Retail sales probably strengthened in June. Firstly, because rising gasoline prices boosted nominal sales at filling stations, secondly, because households have spent their tax rebate without delay. However, domestic vehicle sales have been extremely weak, dropping nearly 5% mom to 9.9 mn units. Therefore, total sales probably rose only 0.3 % mom, whereas sales less autos might have soared about 1%.

The Empire State Manufacturing index dropped 5.5 index points to –8.7 in June, indicating a significant contraction of manufacturing activity in the New York region. Likewise, the Philly Fed Index fell by 1.5 points to –17.1. We expect both regional surveys to show a small further decline in July, to – 9.5 and –18.0, respectively.

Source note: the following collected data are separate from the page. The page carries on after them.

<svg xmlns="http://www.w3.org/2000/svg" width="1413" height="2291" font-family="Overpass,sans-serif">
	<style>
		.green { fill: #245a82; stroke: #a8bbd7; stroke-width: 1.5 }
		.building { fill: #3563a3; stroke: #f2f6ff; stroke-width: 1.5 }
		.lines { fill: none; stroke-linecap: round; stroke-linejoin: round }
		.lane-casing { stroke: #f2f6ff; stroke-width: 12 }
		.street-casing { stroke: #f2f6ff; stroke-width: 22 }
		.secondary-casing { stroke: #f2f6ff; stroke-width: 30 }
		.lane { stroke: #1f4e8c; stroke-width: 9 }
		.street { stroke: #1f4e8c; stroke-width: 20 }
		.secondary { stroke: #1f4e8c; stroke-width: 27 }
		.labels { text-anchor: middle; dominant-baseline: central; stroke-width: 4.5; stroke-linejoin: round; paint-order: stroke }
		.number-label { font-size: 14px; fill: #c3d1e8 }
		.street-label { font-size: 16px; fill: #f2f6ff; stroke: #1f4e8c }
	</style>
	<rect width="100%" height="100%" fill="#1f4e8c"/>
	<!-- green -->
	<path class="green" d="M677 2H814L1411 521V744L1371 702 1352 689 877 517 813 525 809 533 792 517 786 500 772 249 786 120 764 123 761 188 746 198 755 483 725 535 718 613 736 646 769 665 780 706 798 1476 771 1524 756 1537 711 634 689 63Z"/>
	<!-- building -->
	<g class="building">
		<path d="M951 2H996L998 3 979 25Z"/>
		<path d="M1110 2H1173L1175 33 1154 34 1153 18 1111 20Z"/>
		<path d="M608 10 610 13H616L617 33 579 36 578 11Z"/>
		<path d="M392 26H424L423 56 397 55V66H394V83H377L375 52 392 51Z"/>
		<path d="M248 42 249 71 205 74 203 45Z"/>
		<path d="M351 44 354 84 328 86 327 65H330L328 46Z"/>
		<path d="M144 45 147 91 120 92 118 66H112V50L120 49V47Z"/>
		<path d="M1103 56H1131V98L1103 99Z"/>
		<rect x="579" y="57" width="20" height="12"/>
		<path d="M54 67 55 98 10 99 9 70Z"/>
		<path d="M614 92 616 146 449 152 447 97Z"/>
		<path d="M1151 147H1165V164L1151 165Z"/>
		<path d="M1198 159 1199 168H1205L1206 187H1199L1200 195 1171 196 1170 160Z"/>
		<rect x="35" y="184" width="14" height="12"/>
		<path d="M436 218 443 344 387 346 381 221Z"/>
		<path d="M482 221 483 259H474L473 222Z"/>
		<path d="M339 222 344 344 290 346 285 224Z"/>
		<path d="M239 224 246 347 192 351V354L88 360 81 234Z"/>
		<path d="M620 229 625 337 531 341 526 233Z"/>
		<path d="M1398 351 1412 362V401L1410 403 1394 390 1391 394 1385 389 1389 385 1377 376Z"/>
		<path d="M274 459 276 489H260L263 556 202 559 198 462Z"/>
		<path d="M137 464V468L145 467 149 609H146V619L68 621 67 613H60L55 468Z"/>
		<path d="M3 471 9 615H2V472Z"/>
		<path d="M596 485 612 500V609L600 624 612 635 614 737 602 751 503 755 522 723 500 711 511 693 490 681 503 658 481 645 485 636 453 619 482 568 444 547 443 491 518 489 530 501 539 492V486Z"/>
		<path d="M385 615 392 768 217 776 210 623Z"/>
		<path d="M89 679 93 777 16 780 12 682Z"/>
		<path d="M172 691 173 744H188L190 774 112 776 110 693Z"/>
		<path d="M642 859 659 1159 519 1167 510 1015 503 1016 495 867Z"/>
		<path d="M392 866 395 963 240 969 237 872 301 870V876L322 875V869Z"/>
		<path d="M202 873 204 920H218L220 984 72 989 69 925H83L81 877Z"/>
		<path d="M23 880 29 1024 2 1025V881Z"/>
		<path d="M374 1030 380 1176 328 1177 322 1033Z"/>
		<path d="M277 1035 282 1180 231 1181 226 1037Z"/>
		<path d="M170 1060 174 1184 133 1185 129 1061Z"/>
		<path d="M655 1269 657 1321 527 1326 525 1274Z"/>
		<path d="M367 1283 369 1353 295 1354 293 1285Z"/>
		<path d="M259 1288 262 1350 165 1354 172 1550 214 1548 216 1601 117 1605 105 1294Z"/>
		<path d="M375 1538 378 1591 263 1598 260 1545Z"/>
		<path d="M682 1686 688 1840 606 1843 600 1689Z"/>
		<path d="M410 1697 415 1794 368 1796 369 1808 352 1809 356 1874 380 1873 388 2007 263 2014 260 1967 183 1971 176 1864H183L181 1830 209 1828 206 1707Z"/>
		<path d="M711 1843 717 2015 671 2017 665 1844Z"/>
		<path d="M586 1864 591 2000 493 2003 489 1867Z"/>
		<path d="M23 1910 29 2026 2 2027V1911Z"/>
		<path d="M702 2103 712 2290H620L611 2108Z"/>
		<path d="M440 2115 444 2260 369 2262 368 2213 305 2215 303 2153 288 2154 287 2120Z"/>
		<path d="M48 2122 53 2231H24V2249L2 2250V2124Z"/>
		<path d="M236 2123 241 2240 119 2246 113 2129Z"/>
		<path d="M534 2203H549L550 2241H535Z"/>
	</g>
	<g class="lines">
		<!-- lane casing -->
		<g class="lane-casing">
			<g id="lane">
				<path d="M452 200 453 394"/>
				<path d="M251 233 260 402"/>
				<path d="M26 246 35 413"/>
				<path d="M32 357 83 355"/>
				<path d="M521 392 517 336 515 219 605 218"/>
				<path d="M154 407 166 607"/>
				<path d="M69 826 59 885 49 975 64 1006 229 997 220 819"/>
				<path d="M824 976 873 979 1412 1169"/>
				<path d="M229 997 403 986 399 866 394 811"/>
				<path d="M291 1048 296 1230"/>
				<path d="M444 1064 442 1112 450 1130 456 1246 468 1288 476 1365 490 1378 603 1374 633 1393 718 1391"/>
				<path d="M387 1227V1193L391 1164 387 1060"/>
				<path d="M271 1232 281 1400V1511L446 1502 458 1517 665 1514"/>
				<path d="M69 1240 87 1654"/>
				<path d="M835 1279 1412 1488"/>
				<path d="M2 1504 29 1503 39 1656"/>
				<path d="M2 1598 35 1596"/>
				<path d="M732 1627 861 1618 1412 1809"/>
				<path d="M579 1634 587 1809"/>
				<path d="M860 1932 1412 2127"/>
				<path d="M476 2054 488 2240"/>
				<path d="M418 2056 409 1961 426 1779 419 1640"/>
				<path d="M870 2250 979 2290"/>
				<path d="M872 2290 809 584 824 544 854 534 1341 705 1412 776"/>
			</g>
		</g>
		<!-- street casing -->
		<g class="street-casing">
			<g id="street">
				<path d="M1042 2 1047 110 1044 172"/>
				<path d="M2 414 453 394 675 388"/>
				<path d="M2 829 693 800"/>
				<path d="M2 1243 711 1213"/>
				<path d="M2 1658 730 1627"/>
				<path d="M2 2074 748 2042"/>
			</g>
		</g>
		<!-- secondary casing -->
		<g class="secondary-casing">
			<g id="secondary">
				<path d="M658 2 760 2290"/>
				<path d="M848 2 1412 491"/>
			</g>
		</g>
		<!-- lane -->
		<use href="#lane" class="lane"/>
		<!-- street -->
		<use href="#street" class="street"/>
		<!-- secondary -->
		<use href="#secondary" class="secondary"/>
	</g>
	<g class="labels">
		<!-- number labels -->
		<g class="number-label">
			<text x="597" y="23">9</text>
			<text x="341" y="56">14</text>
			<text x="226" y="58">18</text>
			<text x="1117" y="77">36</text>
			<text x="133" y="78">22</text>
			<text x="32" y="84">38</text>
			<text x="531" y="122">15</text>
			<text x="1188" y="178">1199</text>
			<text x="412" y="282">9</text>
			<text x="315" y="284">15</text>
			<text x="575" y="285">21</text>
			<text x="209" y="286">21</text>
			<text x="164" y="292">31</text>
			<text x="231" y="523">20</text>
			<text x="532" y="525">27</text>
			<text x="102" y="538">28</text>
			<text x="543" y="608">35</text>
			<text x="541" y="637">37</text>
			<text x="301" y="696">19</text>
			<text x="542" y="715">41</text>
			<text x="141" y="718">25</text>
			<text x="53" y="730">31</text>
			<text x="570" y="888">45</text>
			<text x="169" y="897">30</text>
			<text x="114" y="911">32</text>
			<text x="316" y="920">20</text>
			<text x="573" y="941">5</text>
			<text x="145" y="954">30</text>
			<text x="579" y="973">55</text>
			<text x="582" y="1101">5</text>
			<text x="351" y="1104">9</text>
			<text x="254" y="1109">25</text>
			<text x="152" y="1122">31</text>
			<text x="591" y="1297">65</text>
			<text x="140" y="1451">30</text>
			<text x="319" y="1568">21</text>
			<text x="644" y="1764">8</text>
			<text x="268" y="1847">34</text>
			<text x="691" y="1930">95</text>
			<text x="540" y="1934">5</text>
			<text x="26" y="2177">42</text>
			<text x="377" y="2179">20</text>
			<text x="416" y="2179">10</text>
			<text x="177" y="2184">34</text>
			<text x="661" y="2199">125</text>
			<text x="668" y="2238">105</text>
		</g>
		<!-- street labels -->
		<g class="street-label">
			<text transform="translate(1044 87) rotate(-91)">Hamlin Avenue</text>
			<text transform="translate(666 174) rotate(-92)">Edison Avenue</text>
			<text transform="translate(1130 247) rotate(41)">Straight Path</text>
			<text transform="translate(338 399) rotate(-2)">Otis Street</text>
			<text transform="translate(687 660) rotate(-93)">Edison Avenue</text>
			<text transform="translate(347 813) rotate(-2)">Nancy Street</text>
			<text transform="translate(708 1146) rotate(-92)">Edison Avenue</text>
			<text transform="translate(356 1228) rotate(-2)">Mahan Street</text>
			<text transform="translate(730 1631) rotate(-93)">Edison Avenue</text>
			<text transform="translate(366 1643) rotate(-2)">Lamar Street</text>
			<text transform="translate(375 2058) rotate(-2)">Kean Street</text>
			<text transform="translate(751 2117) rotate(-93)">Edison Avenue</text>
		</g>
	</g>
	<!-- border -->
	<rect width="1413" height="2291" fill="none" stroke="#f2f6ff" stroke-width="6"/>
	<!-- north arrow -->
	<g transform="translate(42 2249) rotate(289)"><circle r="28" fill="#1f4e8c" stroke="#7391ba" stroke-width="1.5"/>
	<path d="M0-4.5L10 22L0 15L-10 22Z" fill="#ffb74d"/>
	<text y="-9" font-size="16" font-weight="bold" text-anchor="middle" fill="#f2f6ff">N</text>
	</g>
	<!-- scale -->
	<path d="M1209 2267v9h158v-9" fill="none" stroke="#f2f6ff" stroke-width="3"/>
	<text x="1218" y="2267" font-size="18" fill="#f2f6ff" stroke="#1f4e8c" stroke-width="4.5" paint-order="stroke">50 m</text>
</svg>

Industrial production dropped 0.7% mom in April and fell another 0.2% in May. Indications for June are somewhat inconclusive: On the one hand, the production component of the manufacturing ISM improved slightly to 51.5, suggesting expanding production. On the other hand, the index of aggregate working hours in the manufacturing sector kept declining. Moreover, the Midwest floodings might have hampered industrial activity to some extent. We therefore suspect that manufacturing production eased slightly in June. As output from utilities probably rose, we expect overall industrial production broadly unchanged in June. Capacity utilization should have been stable at 79.4%.

Industrial Production

On Wednesday, Federal Reserve Chairman Ben Bernanke will present the semiannual Monetary Policy Report to the Senate Banking Committee. As usual, another appearance is scheduled for the following day at the House Financial Services Committee. Mr. Bernanke can be expected to stick basically to the position outlined in the FOMC Statement from June 25: He is likely to express strong concern with respect to inflation risks, stemming from rising food and commodity prices and exacerbated by the dollar weakness. However, we do not expect the Fed to make significant changes to its forecast for the core PCE deflator, put at 2.2 to 2.4% yoy in Q4 2008 and 1.9 to 2.1% in Q4 2009 in April. With respect to growth, the Fed is likely to point out that, as a result of monetary policy and fiscal measures, the risk of a “negative feedback loop” has decreased. Due to robust private consumption and external demand, GDP growth in Q2 and also in Q3 could turn out somewhat stronger than previously expected. As a result, the Fed will possibly raise the growth forecast for Q4 2008. At the same time, the period of economic weakness will probably be more protracted than previously thought: The housing market is still shrinking; home sales, house prices, and construction as yet show no signs of stabilizing. Surging energy and food prices reduce the purchasing power of households and erode the confidence of consumers already hit hard by the housing crisis. The growth forecast for Q4 2009 could therefore be revised downwards. Moreover, financial markets in general and the banking system still appear vulnerable and heavily dependent on support from the Fed and other state institutions. Against this background, Mr. Bernanke is likely to signal no intention to tighten monetary policy for the time being.